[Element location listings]

_ _ _ _ _

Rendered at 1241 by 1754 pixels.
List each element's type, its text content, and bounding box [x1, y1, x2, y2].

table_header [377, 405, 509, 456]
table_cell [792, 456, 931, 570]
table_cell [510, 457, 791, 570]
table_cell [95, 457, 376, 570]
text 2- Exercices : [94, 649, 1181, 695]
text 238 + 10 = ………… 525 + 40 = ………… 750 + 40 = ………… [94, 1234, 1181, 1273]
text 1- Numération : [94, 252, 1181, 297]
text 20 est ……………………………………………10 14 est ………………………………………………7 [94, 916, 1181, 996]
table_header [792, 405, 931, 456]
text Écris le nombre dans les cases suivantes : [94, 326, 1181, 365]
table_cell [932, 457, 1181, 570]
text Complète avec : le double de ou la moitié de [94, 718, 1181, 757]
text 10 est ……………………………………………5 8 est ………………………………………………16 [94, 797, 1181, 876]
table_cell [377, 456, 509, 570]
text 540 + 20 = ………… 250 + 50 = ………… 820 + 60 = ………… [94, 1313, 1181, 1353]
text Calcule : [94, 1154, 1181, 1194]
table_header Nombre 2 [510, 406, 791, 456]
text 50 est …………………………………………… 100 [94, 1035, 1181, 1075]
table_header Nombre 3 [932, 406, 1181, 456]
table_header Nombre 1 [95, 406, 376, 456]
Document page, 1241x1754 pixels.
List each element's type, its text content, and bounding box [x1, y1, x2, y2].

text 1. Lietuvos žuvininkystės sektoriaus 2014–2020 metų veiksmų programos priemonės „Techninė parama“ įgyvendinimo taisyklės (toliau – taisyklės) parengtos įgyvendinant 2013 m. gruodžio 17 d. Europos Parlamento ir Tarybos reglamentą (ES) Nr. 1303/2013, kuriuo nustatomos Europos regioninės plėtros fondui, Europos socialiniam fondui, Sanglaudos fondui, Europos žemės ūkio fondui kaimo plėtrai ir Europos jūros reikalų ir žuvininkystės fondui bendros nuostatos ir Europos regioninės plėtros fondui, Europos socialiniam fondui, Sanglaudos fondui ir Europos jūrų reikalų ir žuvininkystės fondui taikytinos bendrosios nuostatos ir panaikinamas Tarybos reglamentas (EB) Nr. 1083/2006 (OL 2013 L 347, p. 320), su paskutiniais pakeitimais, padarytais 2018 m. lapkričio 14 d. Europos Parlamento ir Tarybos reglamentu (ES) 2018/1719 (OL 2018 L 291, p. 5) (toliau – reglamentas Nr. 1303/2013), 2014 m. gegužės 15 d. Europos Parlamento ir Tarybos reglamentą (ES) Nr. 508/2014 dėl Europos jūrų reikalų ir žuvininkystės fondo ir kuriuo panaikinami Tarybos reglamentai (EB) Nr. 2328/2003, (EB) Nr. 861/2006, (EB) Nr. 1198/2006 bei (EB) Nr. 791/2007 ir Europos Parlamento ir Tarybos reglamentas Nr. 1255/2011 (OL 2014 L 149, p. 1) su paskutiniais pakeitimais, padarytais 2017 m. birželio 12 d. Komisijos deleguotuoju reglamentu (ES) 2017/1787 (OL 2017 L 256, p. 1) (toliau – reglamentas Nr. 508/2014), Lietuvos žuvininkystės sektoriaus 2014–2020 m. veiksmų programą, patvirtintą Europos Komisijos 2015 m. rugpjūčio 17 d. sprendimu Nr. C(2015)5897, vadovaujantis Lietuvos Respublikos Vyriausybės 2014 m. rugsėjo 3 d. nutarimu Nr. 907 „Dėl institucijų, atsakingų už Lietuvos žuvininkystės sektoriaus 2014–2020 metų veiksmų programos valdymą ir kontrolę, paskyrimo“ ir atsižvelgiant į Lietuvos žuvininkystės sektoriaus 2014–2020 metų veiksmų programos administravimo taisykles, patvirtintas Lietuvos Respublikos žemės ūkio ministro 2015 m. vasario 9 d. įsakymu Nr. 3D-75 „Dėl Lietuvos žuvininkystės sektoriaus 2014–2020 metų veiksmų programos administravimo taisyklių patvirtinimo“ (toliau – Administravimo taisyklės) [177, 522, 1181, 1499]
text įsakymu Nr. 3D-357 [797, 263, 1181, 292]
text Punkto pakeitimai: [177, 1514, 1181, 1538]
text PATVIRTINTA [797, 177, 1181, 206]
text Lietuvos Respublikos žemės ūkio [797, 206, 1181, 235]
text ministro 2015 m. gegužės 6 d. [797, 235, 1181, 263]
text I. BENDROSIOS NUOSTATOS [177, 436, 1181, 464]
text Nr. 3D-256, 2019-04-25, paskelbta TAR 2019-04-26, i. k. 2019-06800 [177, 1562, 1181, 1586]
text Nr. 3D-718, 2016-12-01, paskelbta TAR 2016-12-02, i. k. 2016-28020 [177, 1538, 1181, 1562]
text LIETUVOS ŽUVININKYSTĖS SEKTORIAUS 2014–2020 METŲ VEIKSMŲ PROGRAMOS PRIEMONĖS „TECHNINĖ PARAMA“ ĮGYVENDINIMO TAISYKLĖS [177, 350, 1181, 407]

_ _ _ _ _

# Given request
Copy out the records above, swapping every "table_header" for "column_header" and leaving everything else unchanged.

# The reply
Rendered at 1241 by 1754 pixels.
List each element's type, its text content, and bounding box [x1, y1, x2, y2].

column_header [377, 405, 509, 456]
table_cell [792, 456, 931, 570]
table_cell [510, 457, 791, 570]
table_cell [95, 457, 376, 570]
text 2- Exercices : [94, 649, 1181, 695]
text 238 + 10 = ………… 525 + 40 = ………… 750 + 40 = ………… [94, 1234, 1181, 1273]
text 1- Numération : [94, 252, 1181, 297]
text 20 est ……………………………………………10 14 est ………………………………………………7 [94, 916, 1181, 996]
column_header [792, 405, 931, 456]
text Écris le nombre dans les cases suivantes : [94, 326, 1181, 365]
table_cell [932, 457, 1181, 570]
text Complète avec : le double de ou la moitié de [94, 718, 1181, 757]
text 10 est ……………………………………………5 8 est ………………………………………………16 [94, 797, 1181, 876]
table_cell [377, 456, 509, 570]
text 540 + 20 = ………… 250 + 50 = ………… 820 + 60 = ………… [94, 1313, 1181, 1353]
text Calcule : [94, 1154, 1181, 1194]
column_header Nombre 2 [510, 406, 791, 456]
text 50 est …………………………………………… 100 [94, 1035, 1181, 1075]
column_header Nombre 3 [932, 406, 1181, 456]
column_header Nombre 1 [95, 406, 376, 456]
Document page, 1241x1754 pixels.
List each element's type, its text content, and bounding box [x1, y1, x2, y2].

text 1. Lietuvos žuvininkystės sektoriaus 2014–2020 metų veiksmų programos priemonės „Techninė parama“ įgyvendinimo taisyklės (toliau – taisyklės) parengtos įgyvendinant 2013 m. gruodžio 17 d. Europos Parlamento ir Tarybos reglamentą (ES) Nr. 1303/2013, kuriuo nustatomos Europos regioninės plėtros fondui, Europos socialiniam fondui, Sanglaudos fondui, Europos žemės ūkio fondui kaimo plėtrai ir Europos jūros reikalų ir žuvininkystės fondui bendros nuostatos ir Europos regioninės plėtros fondui, Europos socialiniam fondui, Sanglaudos fondui ir Europos jūrų reikalų ir žuvininkystės fondui taikytinos bendrosios nuostatos ir panaikinamas Tarybos reglamentas (EB) Nr. 1083/2006 (OL 2013 L 347, p. 320), su paskutiniais pakeitimais, padarytais 2018 m. lapkričio 14 d. Europos Parlamento ir Tarybos reglamentu (ES) 2018/1719 (OL 2018 L 291, p. 5) (toliau – reglamentas Nr. 1303/2013), 2014 m. gegužės 15 d. Europos Parlamento ir Tarybos reglamentą (ES) Nr. 508/2014 dėl Europos jūrų reikalų ir žuvininkystės fondo ir kuriuo panaikinami Tarybos reglamentai (EB) Nr. 2328/2003, (EB) Nr. 861/2006, (EB) Nr. 1198/2006 bei (EB) Nr. 791/2007 ir Europos Parlamento ir Tarybos reglamentas Nr. 1255/2011 (OL 2014 L 149, p. 1) su paskutiniais pakeitimais, padarytais 2017 m. birželio 12 d. Komisijos deleguotuoju reglamentu (ES) 2017/1787 (OL 2017 L 256, p. 1) (toliau – reglamentas Nr. 508/2014), Lietuvos žuvininkystės sektoriaus 2014–2020 m. veiksmų programą, patvirtintą Europos Komisijos 2015 m. rugpjūčio 17 d. sprendimu Nr. C(2015)5897, vadovaujantis Lietuvos Respublikos Vyriausybės 2014 m. rugsėjo 3 d. nutarimu Nr. 907 „Dėl institucijų, atsakingų už Lietuvos žuvininkystės sektoriaus 2014–2020 metų veiksmų programos valdymą ir kontrolę, paskyrimo“ ir atsižvelgiant į Lietuvos žuvininkystės sektoriaus 2014–2020 metų veiksmų programos administravimo taisykles, patvirtintas Lietuvos Respublikos žemės ūkio ministro 2015 m. vasario 9 d. įsakymu Nr. 3D-75 „Dėl Lietuvos žuvininkystės sektoriaus 2014–2020 metų veiksmų programos administravimo taisyklių patvirtinimo“ (toliau – Administravimo taisyklės) [177, 522, 1181, 1499]
text įsakymu Nr. 3D-357 [797, 263, 1181, 292]
text Punkto pakeitimai: [177, 1514, 1181, 1538]
text PATVIRTINTA [797, 177, 1181, 206]
text Lietuvos Respublikos žemės ūkio [797, 206, 1181, 235]
text ministro 2015 m. gegužės 6 d. [797, 235, 1181, 263]
text I. BENDROSIOS NUOSTATOS [177, 436, 1181, 464]
text Nr. 3D-256, 2019-04-25, paskelbta TAR 2019-04-26, i. k. 2019-06800 [177, 1562, 1181, 1586]
text Nr. 3D-718, 2016-12-01, paskelbta TAR 2016-12-02, i. k. 2016-28020 [177, 1538, 1181, 1562]
text LIETUVOS ŽUVININKYSTĖS SEKTORIAUS 2014–2020 METŲ VEIKSMŲ PROGRAMOS PRIEMONĖS „TECHNINĖ PARAMA“ ĮGYVENDINIMO TAISYKLĖS [177, 350, 1181, 407]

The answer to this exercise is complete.